• **Your objective**
In the items below, reproduce verbatim every line from the one containing "эксперты академии биржевой" down to the one containing "мнение напишите его в комментариях.", both included, and output nothing else.

• **Given data**
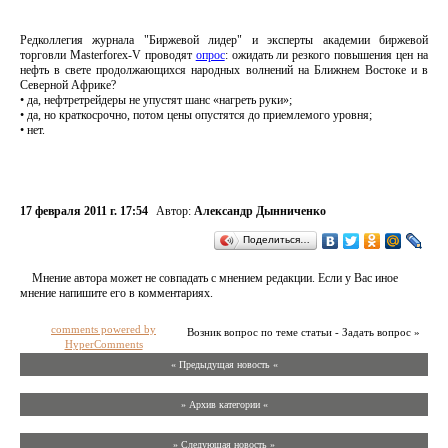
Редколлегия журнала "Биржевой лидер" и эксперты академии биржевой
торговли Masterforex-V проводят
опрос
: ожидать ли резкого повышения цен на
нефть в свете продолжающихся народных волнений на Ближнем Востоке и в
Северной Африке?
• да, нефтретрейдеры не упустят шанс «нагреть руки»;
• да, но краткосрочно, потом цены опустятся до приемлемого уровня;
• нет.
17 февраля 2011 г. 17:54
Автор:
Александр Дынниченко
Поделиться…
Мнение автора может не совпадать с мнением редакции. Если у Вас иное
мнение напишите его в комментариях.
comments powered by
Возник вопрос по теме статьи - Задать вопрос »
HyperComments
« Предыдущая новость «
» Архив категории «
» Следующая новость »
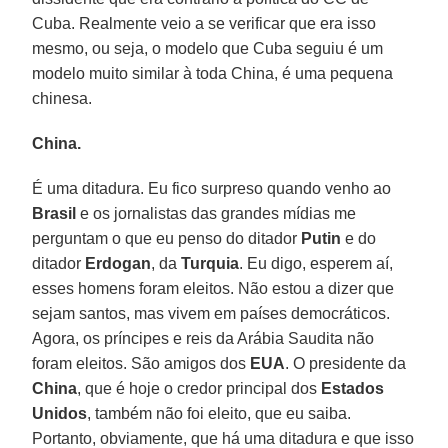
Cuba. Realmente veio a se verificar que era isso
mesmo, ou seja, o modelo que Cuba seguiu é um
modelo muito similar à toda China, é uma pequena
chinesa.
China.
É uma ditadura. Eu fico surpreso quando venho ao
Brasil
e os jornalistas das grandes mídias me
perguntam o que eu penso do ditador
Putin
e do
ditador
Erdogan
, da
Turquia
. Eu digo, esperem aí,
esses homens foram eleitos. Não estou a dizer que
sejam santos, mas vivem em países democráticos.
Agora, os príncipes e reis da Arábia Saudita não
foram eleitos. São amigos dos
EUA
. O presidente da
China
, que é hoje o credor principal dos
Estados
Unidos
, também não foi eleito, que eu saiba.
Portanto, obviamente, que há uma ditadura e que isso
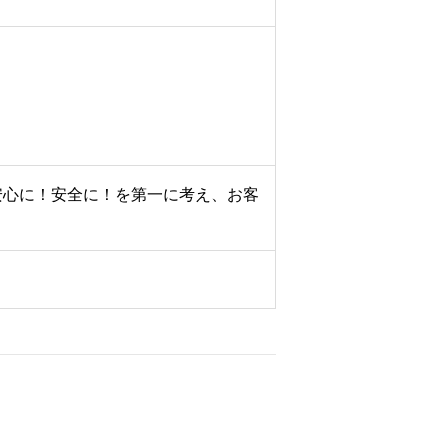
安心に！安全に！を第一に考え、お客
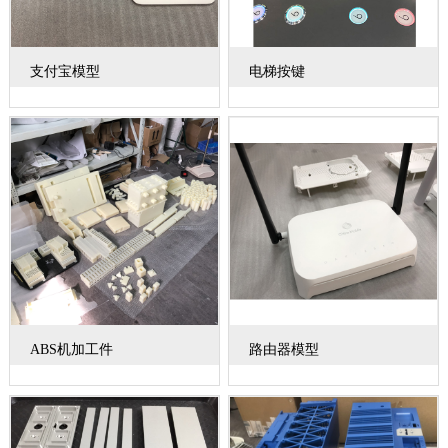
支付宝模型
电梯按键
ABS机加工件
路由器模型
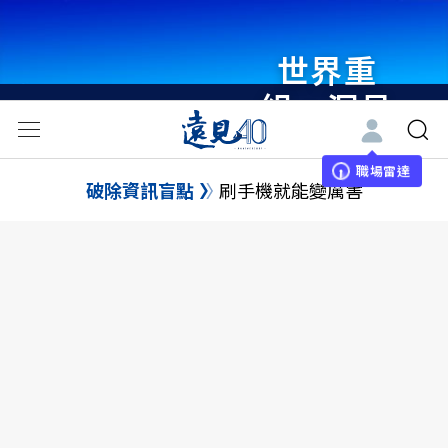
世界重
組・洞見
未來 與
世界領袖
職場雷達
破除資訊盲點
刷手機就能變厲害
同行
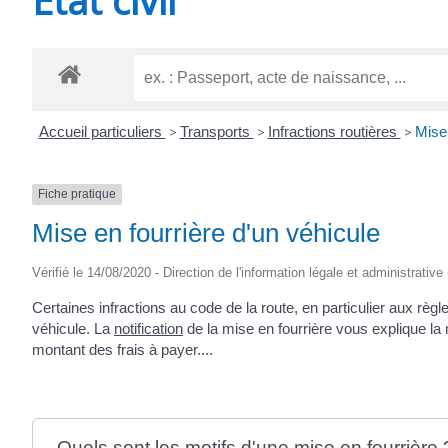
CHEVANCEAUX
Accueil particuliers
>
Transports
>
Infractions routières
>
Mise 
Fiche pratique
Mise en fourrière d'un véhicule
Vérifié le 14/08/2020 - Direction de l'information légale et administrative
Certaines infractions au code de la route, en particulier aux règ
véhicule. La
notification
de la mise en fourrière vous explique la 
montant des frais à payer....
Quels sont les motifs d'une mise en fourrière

--

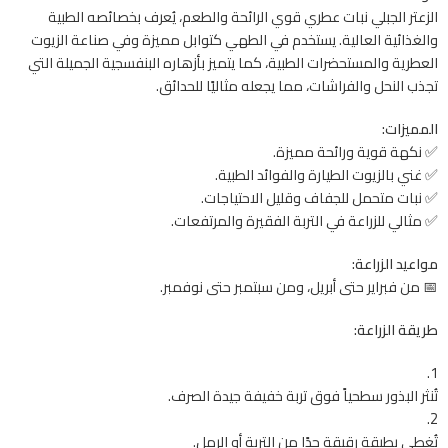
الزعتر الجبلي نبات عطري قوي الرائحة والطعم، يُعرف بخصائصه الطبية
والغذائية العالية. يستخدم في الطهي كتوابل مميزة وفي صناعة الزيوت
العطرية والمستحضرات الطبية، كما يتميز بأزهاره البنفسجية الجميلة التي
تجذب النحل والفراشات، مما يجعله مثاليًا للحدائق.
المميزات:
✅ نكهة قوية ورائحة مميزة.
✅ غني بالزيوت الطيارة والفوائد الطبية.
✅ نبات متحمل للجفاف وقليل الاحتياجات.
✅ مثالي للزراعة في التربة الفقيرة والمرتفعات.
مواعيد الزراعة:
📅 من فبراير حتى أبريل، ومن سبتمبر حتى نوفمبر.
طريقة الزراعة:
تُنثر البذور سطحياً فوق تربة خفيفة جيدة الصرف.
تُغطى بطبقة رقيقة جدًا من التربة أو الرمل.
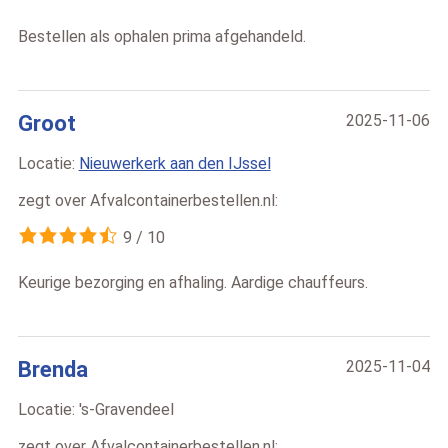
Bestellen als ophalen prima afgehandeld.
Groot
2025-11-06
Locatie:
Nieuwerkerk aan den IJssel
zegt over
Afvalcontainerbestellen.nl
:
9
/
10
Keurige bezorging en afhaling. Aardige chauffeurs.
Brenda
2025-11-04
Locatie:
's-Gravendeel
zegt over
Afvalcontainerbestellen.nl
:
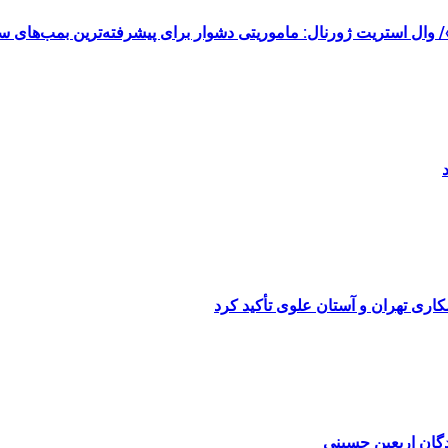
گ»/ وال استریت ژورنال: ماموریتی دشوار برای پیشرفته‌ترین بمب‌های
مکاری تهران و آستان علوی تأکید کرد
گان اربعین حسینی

==

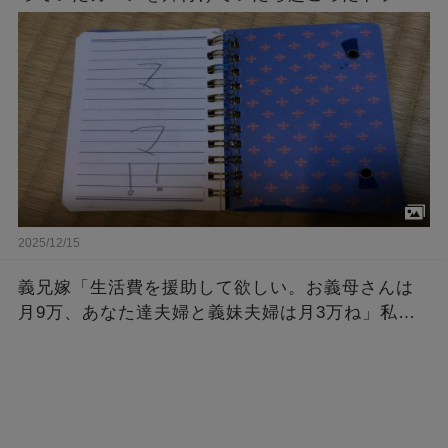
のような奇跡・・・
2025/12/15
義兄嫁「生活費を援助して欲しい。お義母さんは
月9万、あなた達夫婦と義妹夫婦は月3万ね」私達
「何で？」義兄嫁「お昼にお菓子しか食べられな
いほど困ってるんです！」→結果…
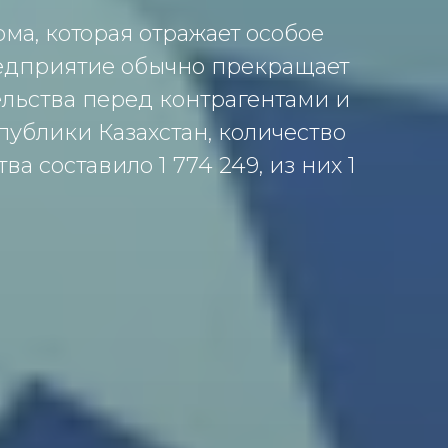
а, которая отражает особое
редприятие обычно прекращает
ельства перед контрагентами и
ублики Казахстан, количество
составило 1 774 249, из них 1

• **Expected answer**
Редколлегия журнала "Биржевой лидер" и эксперты академии биржевой
торговли Masterforex-V проводят
опрос
: ожидать ли резкого повышения цен на
нефть в свете продолжающихся народных волнений на Ближнем Востоке и в
Северной Африке?
• да, нефтретрейдеры не упустят шанс «нагреть руки»;
• да, но краткосрочно, потом цены опустятся до приемлемого уровня;
• нет.
17 февраля 2011 г. 17:54
Автор:
Александр Дынниченко
Поделиться…
Мнение автора может не совпадать с мнением редакции. Если у Вас иное
мнение напишите его в комментариях.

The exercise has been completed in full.